• REQUIRED WORK:
Output the lines below as a two-column CSV with the headers "label" and "value". Give one row per line, put each half in its own quoted field with line breaks changed to spaces, and leave out the pictures.

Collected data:
►

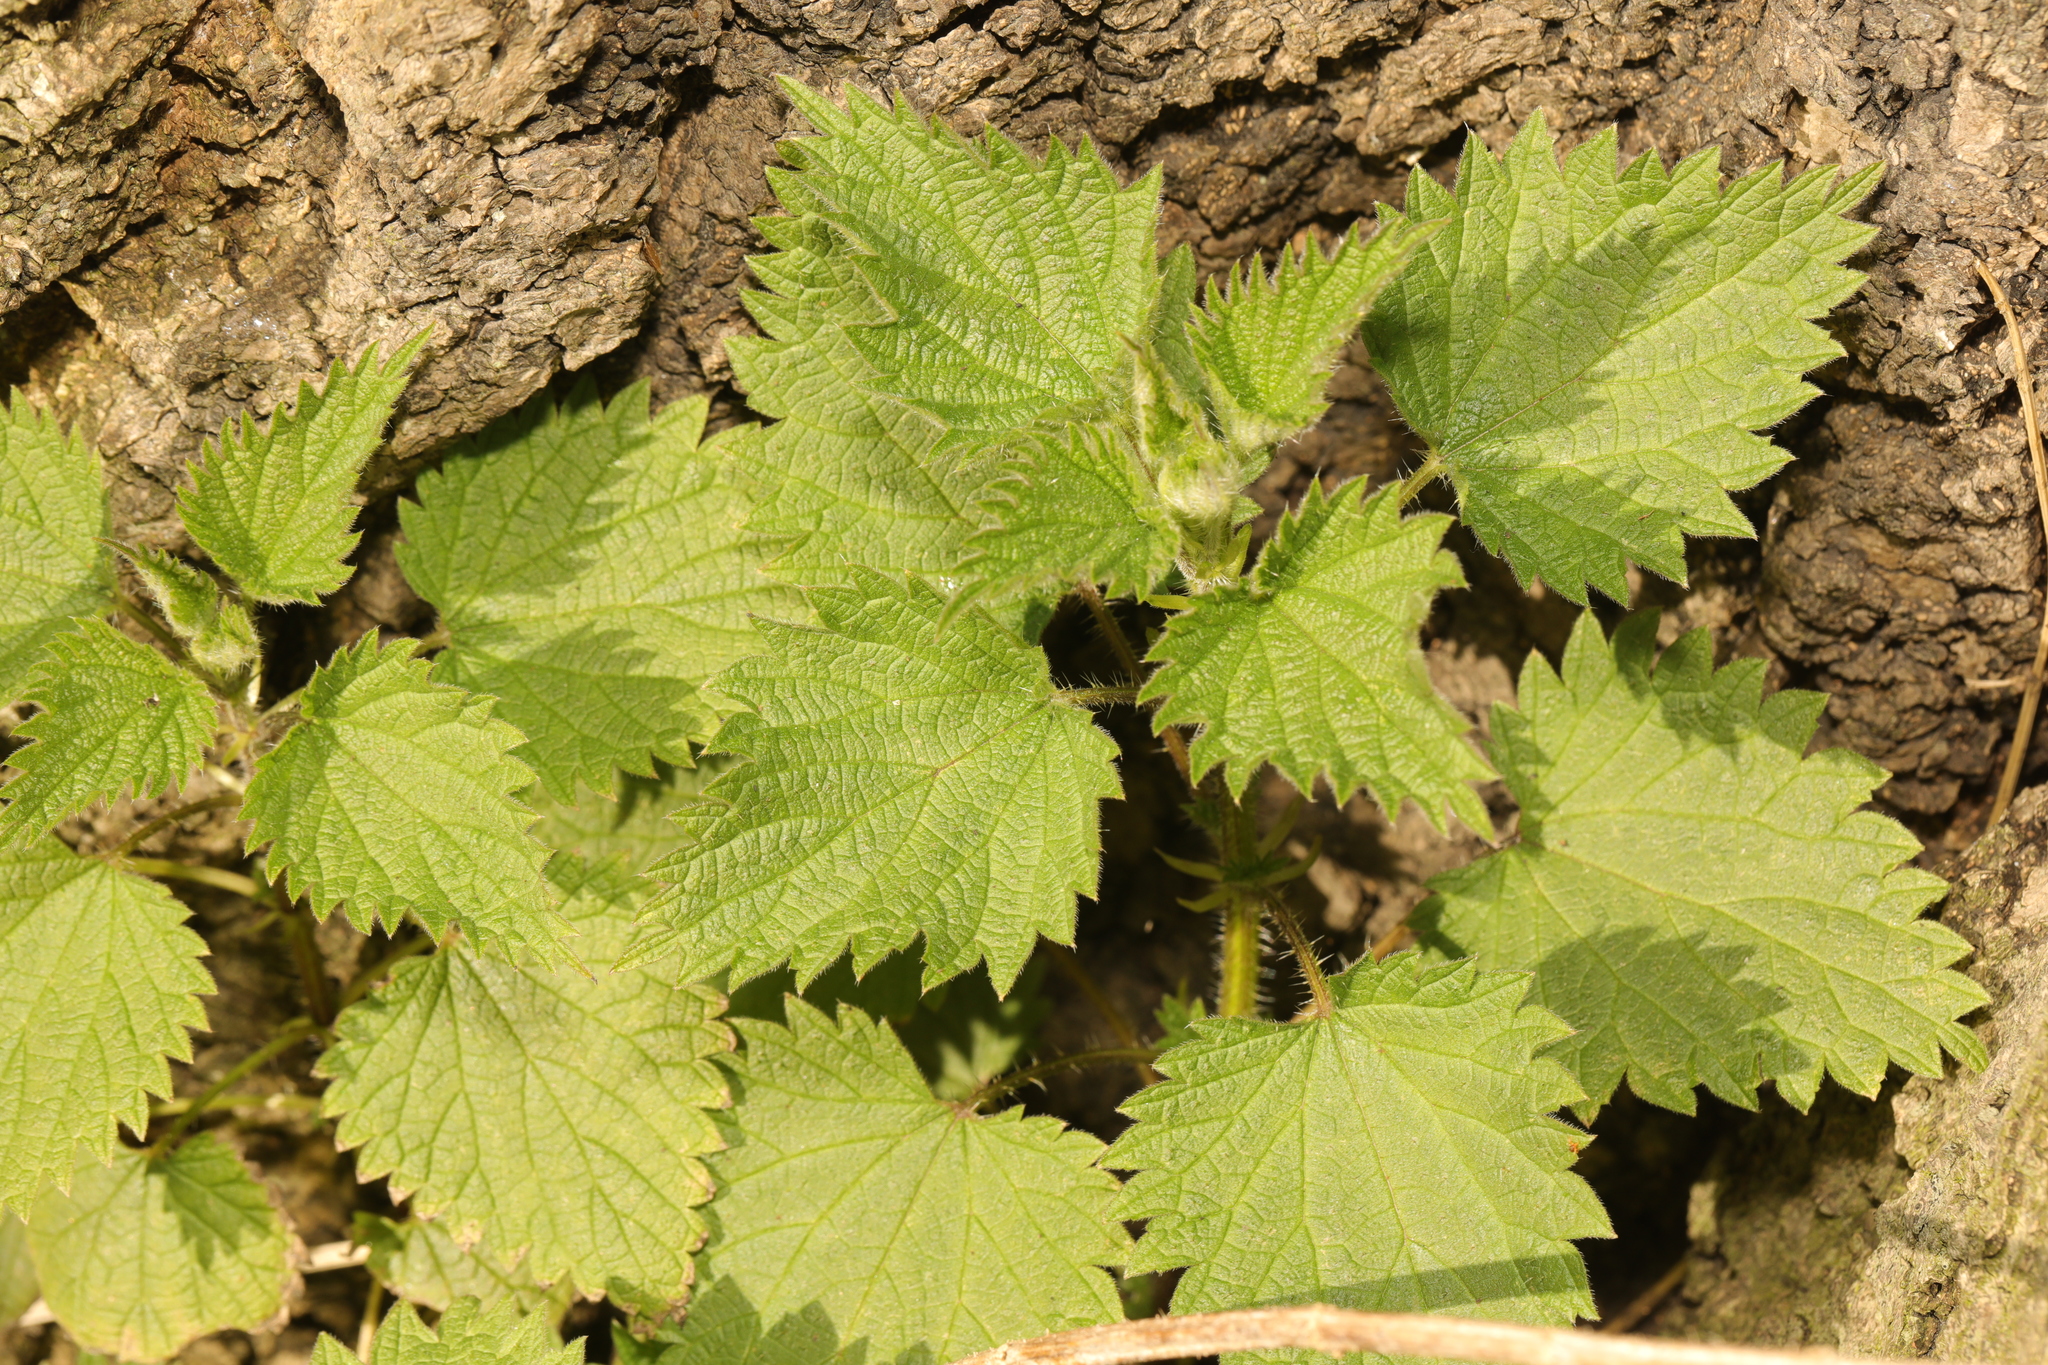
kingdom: Plantae
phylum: Tracheophyta
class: Magnoliopsida
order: Rosales
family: Urticaceae
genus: Urtica
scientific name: Urtica dioica
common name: Common nettle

◄

• THE OUTPUT:
label,value
"kingdom:","Plantae"
"phylum:","Tracheophyta"
"class:","Magnoliopsida"
"order:","Rosales"
"family:","Urticaceae"
"genus:","Urtica"
"scientific name:","Urtica dioica"
"common name:","Common nettle"